Trump’s incredible cruelty might come as a surprise to his fans, but it’s entirely consistent with the Republican agenda of the Obama years.

Paul Ryan, who was chairman of the House Budget Committee before he became speaker in 2015, has long advocated for cutting programs that help Americans in need. The Ryan budget last year, brazenly titled A Better Way, “would cut programs for low- and moderate-income people by about $3.7 trillion over the next decade,” according to the Center on Budget and Policy Priorities. “In 2026, it would cut such programs overall by 42 percent—causing tens of millions of people to lose health coverage and millions to lose basic food or other support.” These budgets were consistent with Republicans’ broader, longstanding war on the poor.

That is, Trump ran as a Republican at a time when his GOP cohort in Congress embraced ever more extreme economic austerity, as evidenced by the rise of the Tea Party-ite House Freedom Caucus and Ryan’s elevation to speakership. Conservative orthodoxy notwithstanding, Trump’s cruelty was indeed predictable based on his biography. He has spent his entire adult life embodying the ideals of unfettered plutocracy, enriching himself without any concern for the public good. Such conditions and character don’t usually lend themselves to a committed populism.
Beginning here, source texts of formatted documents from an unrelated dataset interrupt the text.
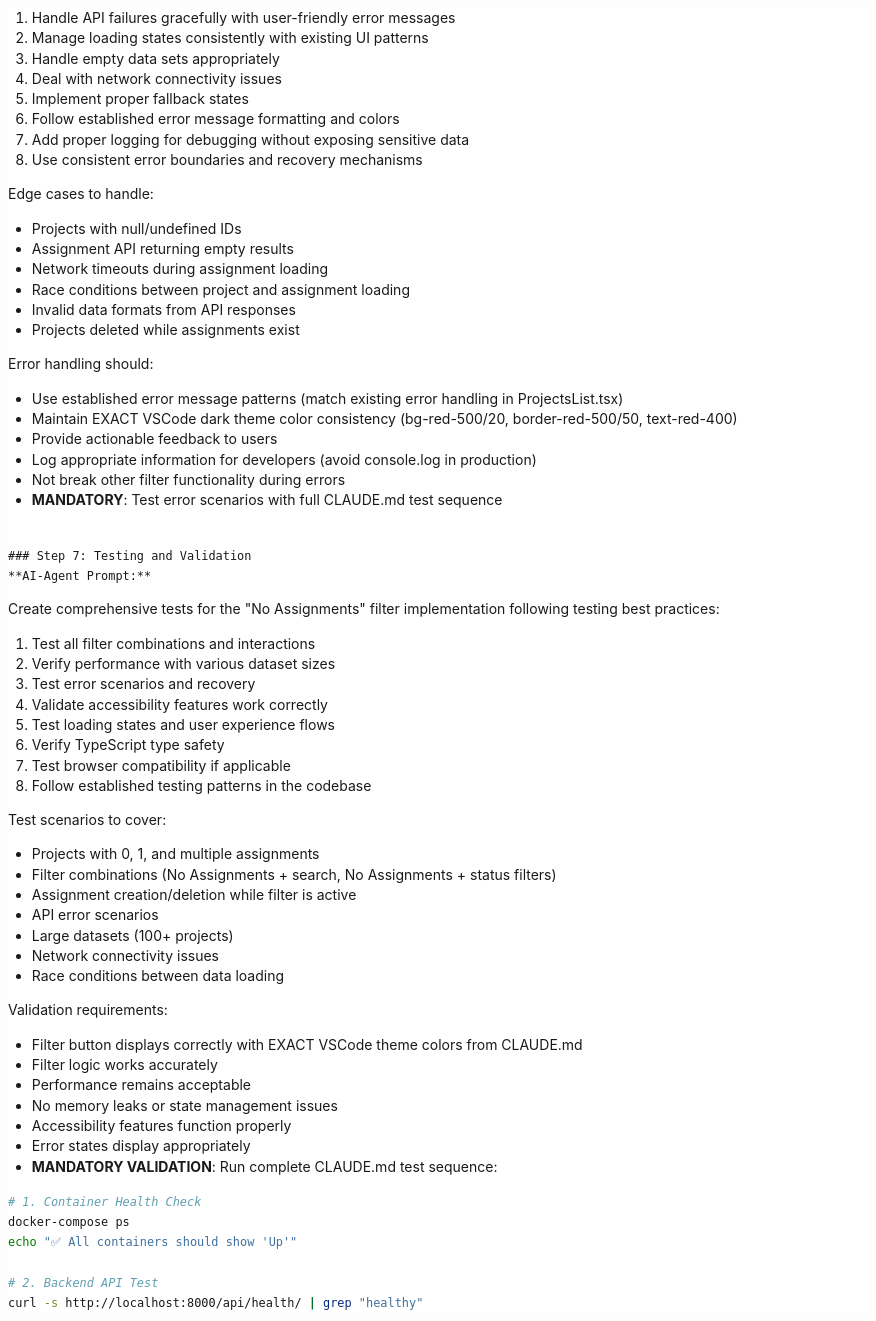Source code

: 1. Handle API failures gracefully with user-friendly error messages
2. Manage loading states consistently with existing UI patterns
3. Handle empty data sets appropriately
4. Deal with network connectivity issues
5. Implement proper fallback states
6. Follow established error message formatting and colors
7. Add proper logging for debugging without exposing sensitive data
8. Use consistent error boundaries and recovery mechanisms

Edge cases to handle:
- Projects with null/undefined IDs
- Assignment API returning empty results
- Network timeouts during assignment loading
- Race conditions between project and assignment loading
- Invalid data formats from API responses
- Projects deleted while assignments exist

Error handling should:
- Use established error message patterns (match existing error handling in ProjectsList.tsx)
- Maintain EXACT VSCode dark theme color consistency (bg-red-500/20, border-red-500/50, text-red-400)
- Provide actionable feedback to users
- Log appropriate information for developers (avoid console.log in production)
- Not break other filter functionality during errors
- **MANDATORY**: Test error scenarios with full CLAUDE.md test sequence
```

### Step 7: Testing and Validation
**AI-Agent Prompt:**
```
Create comprehensive tests for the "No Assignments" filter implementation following testing best practices:

1. Test all filter combinations and interactions
2. Verify performance with various dataset sizes
3. Test error scenarios and recovery
4. Validate accessibility features work correctly
5. Test loading states and user experience flows
6. Verify TypeScript type safety
7. Test browser compatibility if applicable
8. Follow established testing patterns in the codebase

Test scenarios to cover:
- Projects with 0, 1, and multiple assignments
- Filter combinations (No Assignments + search, No Assignments + status filters)
- Assignment creation/deletion while filter is active
- API error scenarios
- Large datasets (100+ projects)
- Network connectivity issues
- Race conditions between data loading

Validation requirements:
- Filter button displays correctly with EXACT VSCode theme colors from CLAUDE.md
- Filter logic works accurately
- Performance remains acceptable
- No memory leaks or state management issues
- Accessibility features function properly
- Error states display appropriately
- **MANDATORY VALIDATION**: Run complete CLAUDE.md test sequence:
```bash
# 1. Container Health Check
docker-compose ps
echo "✅ All containers should show 'Up'"

# 2. Backend API Test
curl -s http://localhost:8000/api/health/ | grep "healthy"
```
In theory, President Trump could’ve tried to cut himself loose from his party and tried to gain support from Democrats and moderate Republicans. But such a move would involve caring about the details of policy, which Trump has never shown any interest in. That’s why, in economic terms, Trump is a much less revolutionary figure than many feared or hoped. To live up to his campaign rhetoric, he’d have to battle the economic conservatives who dominate the Republican Party. It’s now apparent that he lacks the will or wits for such a fight, and his many struggling voters will suffer further as a result.